For the year ended March 31, 2015, we evaluated our ability to realize the benefit of our domestic deferred
tax assets during the quarter ended December 31, 2014. We considered existing positive evidence available
such as: historic profitability, lack of expiring net operating loss and tax credit carryforwards, and viable
tax strategies that could potentially impact the likelihood of realizing our deferred tax assets. However,
our performance during the 2014 holiday season was significantly lower than anticipated and the
underperformance of products and product lines newly introduced to the market had a considerable impact on
our projections of future taxable income. Consequently, we anticipated a three year cumulative domestic loss
position within the current fiscal year. In determining if sufficient projected future taxable income exists to
realize the benefit of our deferred tax assets, we consider cumulative losses in recent years as significant
negative evidence that is difficult to overcome, and the goodwill impairment charge recorded in the quarter
ended December 31, 2014 was considered additional significant negative evidence indicating the benefit of our
deferred tax assets would not be realized. After weighing all evidence available as of December 31, 2014, we
believed there was not sufficient positive evidence to overcome the significant negative evidence and so
determined that sufficient projected future taxable income did not exist to realize the full benefit of our
domestic deferred tax assets before expiration. As a result, we concluded that a full valuation allowance
against our domestic deferred tax assets was appropriate. Accordingly, for the year ended March 31, 2015, we
established an additional valuation allowance of $117.8 million, of which $90.8 million was recorded as an
income tax provision and impacted our effective tax rate. The remaining $27.0 million of additional valuation
allowance was established against deferred tax assets attributable to current year losses, the respective tax
expense and tax benefits of which were fully offset during the year, and therefore did not impact our effective
tax rate for the year ended March 31, 2015.

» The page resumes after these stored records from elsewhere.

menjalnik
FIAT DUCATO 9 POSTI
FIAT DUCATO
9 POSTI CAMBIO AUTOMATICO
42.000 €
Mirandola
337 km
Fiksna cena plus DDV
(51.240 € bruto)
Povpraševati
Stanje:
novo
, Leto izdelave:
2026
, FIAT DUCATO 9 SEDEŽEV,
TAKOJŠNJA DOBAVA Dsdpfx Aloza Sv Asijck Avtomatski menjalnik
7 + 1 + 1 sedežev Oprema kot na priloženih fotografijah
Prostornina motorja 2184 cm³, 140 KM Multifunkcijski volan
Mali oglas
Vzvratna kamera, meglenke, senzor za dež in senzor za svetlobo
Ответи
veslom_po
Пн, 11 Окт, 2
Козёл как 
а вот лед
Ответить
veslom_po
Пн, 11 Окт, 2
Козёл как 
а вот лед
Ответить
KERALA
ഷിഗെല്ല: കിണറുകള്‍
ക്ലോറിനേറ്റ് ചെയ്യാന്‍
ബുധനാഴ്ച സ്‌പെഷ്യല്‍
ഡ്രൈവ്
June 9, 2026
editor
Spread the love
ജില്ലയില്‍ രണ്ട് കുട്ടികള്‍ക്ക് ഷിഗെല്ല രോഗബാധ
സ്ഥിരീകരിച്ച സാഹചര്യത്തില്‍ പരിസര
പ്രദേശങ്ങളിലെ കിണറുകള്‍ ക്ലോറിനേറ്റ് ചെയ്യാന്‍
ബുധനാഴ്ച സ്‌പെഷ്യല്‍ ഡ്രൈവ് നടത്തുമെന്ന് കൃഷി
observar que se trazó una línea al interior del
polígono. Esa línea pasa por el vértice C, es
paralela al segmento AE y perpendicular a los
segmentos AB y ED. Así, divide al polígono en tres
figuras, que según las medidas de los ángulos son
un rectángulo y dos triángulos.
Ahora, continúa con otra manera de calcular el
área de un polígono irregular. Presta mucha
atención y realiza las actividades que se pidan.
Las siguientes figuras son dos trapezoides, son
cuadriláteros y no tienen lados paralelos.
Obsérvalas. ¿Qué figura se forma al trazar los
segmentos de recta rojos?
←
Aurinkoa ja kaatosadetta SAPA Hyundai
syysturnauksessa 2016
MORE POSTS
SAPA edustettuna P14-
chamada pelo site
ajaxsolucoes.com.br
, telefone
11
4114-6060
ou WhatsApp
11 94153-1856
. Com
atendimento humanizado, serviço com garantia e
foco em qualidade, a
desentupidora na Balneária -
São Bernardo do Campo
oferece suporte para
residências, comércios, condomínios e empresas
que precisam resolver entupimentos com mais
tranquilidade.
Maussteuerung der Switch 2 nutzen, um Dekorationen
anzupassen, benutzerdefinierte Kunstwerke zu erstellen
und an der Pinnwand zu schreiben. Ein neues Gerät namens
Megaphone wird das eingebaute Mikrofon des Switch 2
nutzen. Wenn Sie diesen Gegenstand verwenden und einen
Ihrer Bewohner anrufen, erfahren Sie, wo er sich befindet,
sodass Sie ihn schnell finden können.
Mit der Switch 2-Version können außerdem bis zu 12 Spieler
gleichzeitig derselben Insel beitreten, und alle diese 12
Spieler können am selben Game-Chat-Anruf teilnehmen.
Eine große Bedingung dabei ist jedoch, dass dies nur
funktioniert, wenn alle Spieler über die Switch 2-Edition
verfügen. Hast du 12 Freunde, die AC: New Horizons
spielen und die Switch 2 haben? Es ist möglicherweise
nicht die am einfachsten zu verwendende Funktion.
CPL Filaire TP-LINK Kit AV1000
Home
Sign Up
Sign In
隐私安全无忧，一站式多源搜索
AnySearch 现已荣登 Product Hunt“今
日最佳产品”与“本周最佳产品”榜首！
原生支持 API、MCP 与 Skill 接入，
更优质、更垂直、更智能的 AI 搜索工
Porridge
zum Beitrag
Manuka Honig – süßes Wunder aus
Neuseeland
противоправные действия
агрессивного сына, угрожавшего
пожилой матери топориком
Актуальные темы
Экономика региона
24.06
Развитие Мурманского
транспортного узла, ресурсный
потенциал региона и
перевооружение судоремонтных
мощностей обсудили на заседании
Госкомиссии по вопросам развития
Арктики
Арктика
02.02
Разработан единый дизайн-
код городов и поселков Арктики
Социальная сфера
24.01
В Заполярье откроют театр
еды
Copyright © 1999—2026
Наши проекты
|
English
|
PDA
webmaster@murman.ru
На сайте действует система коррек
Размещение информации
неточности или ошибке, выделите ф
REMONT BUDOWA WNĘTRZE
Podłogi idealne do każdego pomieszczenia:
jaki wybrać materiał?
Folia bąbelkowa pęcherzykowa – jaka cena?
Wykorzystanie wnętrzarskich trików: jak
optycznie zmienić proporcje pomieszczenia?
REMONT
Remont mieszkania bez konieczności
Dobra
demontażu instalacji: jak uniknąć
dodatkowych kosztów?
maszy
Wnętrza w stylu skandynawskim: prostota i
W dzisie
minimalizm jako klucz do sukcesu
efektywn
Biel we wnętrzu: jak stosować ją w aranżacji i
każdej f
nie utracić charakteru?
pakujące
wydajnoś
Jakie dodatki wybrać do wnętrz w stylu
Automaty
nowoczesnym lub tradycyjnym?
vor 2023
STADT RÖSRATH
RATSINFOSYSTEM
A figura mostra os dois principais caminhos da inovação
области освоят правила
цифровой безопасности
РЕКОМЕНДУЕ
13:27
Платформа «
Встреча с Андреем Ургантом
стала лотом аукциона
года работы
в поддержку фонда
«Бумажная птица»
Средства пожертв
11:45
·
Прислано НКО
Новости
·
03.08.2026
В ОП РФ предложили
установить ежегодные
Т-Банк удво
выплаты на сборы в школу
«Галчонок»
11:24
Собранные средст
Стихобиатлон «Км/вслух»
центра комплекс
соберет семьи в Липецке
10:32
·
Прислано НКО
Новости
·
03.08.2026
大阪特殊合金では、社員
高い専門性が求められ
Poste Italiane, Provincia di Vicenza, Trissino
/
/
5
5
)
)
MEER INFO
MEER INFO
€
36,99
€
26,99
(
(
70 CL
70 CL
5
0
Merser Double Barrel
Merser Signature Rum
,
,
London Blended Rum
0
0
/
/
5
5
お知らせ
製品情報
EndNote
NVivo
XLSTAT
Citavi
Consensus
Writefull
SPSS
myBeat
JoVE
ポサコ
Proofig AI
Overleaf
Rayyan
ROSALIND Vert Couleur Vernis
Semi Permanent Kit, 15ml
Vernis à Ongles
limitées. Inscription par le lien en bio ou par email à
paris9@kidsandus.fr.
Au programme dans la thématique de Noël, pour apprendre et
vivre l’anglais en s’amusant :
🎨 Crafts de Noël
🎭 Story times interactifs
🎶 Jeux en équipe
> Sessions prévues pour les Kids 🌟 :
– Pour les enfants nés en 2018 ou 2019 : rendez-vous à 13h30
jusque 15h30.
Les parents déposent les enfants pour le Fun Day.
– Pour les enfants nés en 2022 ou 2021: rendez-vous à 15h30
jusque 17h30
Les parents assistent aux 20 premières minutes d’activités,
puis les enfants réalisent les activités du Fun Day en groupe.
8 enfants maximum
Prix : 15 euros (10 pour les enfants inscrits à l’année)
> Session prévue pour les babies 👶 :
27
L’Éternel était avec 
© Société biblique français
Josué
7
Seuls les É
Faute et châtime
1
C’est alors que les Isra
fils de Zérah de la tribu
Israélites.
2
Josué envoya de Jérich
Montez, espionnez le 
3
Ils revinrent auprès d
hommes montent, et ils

As of March 31, 2015, we maintained a valuation allowance of $126.0 million against our domestic deferred
tax assets. We also maintained a full valuation allowance of $1.0 million against the deferred tax assets of our
subsidiary in Mexico, which was initially established during 2012. We also evaluated the need for a valuation
allowance against the deferred tax assets of our other foreign jurisdictions, and believe that the benefit of
these deferred tax assets, totaling $0.7 million as of March 31, 2015, will be realized at the required
more-likely-than not level of certainty. Therefore, no valuation allowance has been established against such
deferred tax assets as of March 31, 2015. We will continue to evaluate all evidence in all jurisdictions in
future periods, to determine if a change in valuation allowance against our deferred tax assets is warranted.